_Task prompt_.
Each entry should be restated word for word, with all pictures left out.

_Data records_.

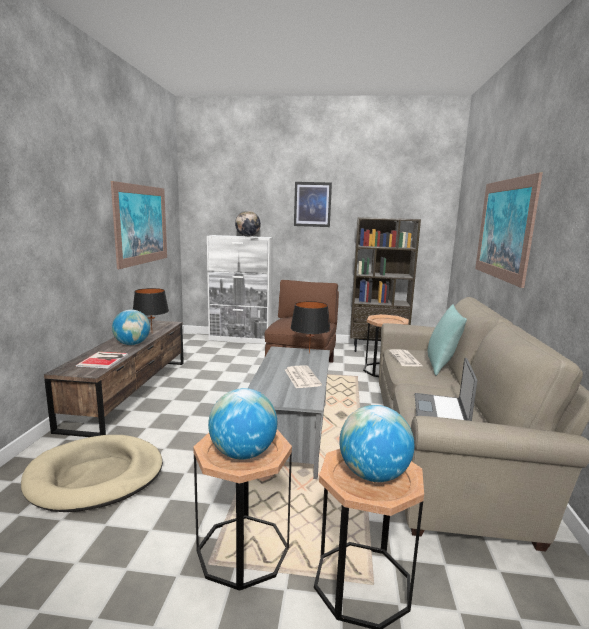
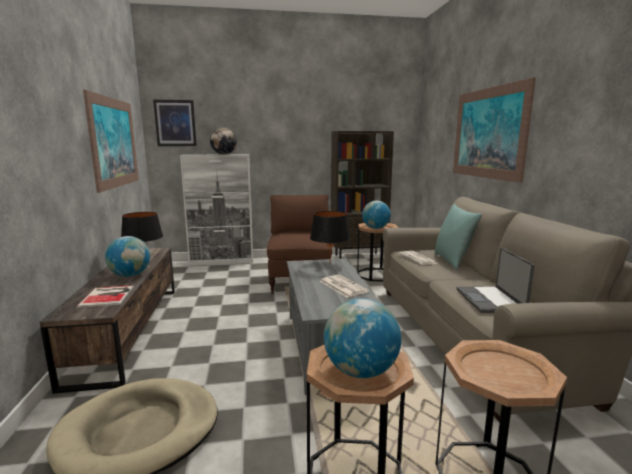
camera: 15 degrees left, 0 degrees up
picture [294,182,332,227] -> picture moved to [153,100,197,146]
globe [339,405,414,482] -> globe moved to [362,201,391,229]

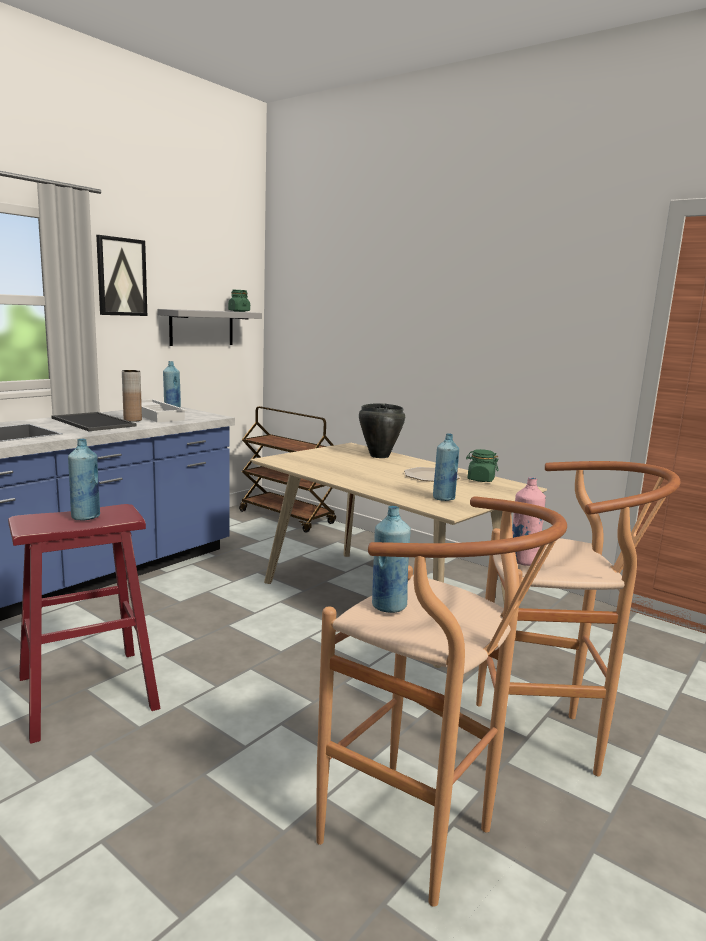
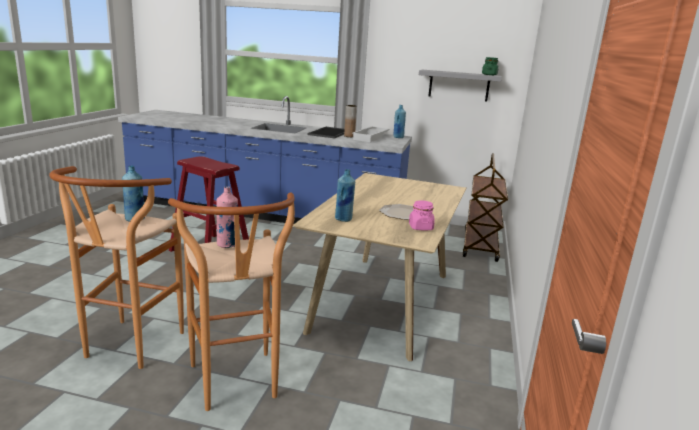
camera: 65 degrees right, 5 degrees up
blue bottle [68,439,100,521] -> none
picture [96,235,147,316] -> none
black cooking pot [359,403,405,458] -> none
green jar [466,449,499,482] -> pink jar [409,200,435,230]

_Output of the exercise_.
camera: 15 degrees left, 0 degrees up
picture [294,182,332,227] -> picture moved to [153,100,197,146]
globe [339,405,414,482] -> globe moved to [362,201,391,229]

camera: 65 degrees right, 5 degrees up
blue bottle [68,439,100,521] -> none
picture [96,235,147,316] -> none
black cooking pot [359,403,405,458] -> none
green jar [466,449,499,482] -> pink jar [409,200,435,230]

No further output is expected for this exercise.